Friday, February 27, 2009

Angel with Magic Hands

“Angel with Magic Hands” is painted on canvas, which I gessoed to double thick mat board and floated atop a masonite background, then framed under glass using a spacer to create a shadowbox effect. I made several paintings like this- they had an intimate appeal, a looking-glass window into my very big imagination. Also, I’ve always loved mixing media and experimenting with materials.

When I made “Angel with Magic Hands” ten years ago, I was freshly new to St. Louis, a young man with big ideas, hopes, and dreams. Now I sometimes wonder. I was selling these down at Archetypes, then a few doors down from Vintage Vinyl on The Loop, along with a variety of shrink-wrapped prints of my paintings and some other paintings, etcetera … had a good little run down there for awhile. It seems like a lifetime away, ten years. I scarcely remember my inspiration for this one, though I had made a couple paintings of “St. Michael”, and I’ve been known to use the bible for material. He could be some version of the Biblical Avenger of Heaven, readying to deal retribution. Every artist worth his salt must deal with God/Religion/Mortality sooner or later, if not in his work, in his life. While I am somewhat skeptical of people claiming unbending faith in their religion, I am equally suspicious of those who say a “higher power” is myth.

Tuesday, February 24, 2009

"Cry" and "Fallen"

Two more on cut carboard for you- “Cry” and “Fallen”. May I say that there are many varying types of this “substrate”- these two were made on a double thick variation with a softer, more paper-like surface, which was harder to cut with presicion, and difficult to staple down to my workboard with ¼” staples. They soaked up the paint and varnish like a sponge too, which made the colors really deep and “waffled” the surface a little more. I prefer the single-ply with stiffer covering, but I’m still pleased with them, “Cry” in particular. At some point I need to try to show some of these together if possible… like, out in public, with other people looking at them, wine and cheese, etcetera…

Monday, February 23, 2009


Another one on cut cardboard- the ideas just keep coming, faster than I can cut them out/paint them. It rained pretty good the night I created “Storm”, though I was already well into it before night brought the weather. As I was finishing cutting it out, the sky opened up and an earthshaking thunderbolt cracked outside, like a moment right out of Frankenstein- IT’S ALIVE! Ha! Seriously… I’m not even kidding. So, that was fun…
I can’t wait for spring- I love painting at night with the door open while it’s raining. It brings me great peace, listening to the Earth take a big drink… knowing that soon the sun will warm the land, flowers will bloom, and everything will again be reborn.

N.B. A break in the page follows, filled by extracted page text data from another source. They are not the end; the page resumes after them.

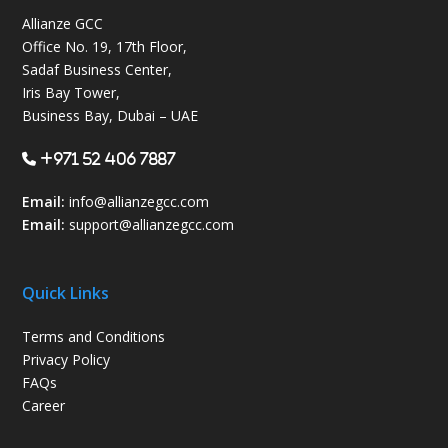
Allianze GCC
Office No. 19, 17th Floor,
Sadaf Business Center,
Iris Bay Tower,
Business Bay, Dubai – UAE
+971 52 406 7887
Email:
info@allianzegcc.com
Email:
support
@allianzegcc.com
Quick Links
Terms and Conditions
Privacy Policy
FAQs
Career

Wednesday, February 18, 2009

Tony Renner... in cut cardboard.

Tony Renner
acrylic, corrugated board, varnish
16 x 20"

I'd been toying with the idea of doing a portrait on cut cardboard for a couple weeks, in the same fashion I’d crafted the birds.  I have one of Tony’s smaller paintings (painted on an index card), a portrait of Miles Davis, 1975, which I have framed hanging over my nightstand so I can see it every day.

Saturday, February 14, 2009


Accidental Mysteries and Confluence City both posted old photos today, and this set me to looking at some of my old pics from photography class at the University- so I dug some out and scanned them. I would never claim to be a great photographer, but I thought I’d share a few. There are some really great photographers in our great city of St. Louis- I enjoy Ken Konchel, Bob Reuter recently shot some awesome pics of my friend Leslie Sanazaro, and I recently purchased a piece from Missy Sue Hanson.
Sorry about the crappy scan job- the originals look better. I was shooting with a manual Canon AE-1 back in 1995, which I still have, and developing/printing them in the cramped darkroom with all the other students- Old School! My professor actually said I had decent technical ability, and I was somewhat prolific, though he thought they were a bit sentimental. I couldn’t help that much, due to the nature of the subject matter: I was teaching preschool to make ends meet while I studied art education, and so these children seemed like an obvious choice. He gave me a "B". Of course I quit school and ran off to St. Louis to be a famous artist and musician  :D

While some of them seem staged, the truth is that my kids became so accustomed to my ever-present camera that they soon forgot I was shooting rolls of film of them almost continually. There were the token movie stars/comedians/actors who would ham it up for the lens though, that is true. Looking back I now see I was not only documenting their day-to-day, but also my own development as a young man and artist. I learned a great deal from these little people- watching them draw really loosened my creativity, and watching them live taught me to care about someone more than I cared about myself. So yeah, they  sentimental.

Tuesday, February 10, 2009

World of Love

“World of Love” isn’t about romantic love, it’s about the kind of love that is all around. A funny thing happens when you start to concentrate on how you are planting that seed of real love in the every-day instead of trying to find someone to love you: you begin to see more clearly what’s important. Did someone let you down, break your heart, or reject the love you tried so hard to give? Have you been misunderstood and ridiculed for only trying to be friendly? That’s ok- it happens a lot... just ask me sometime.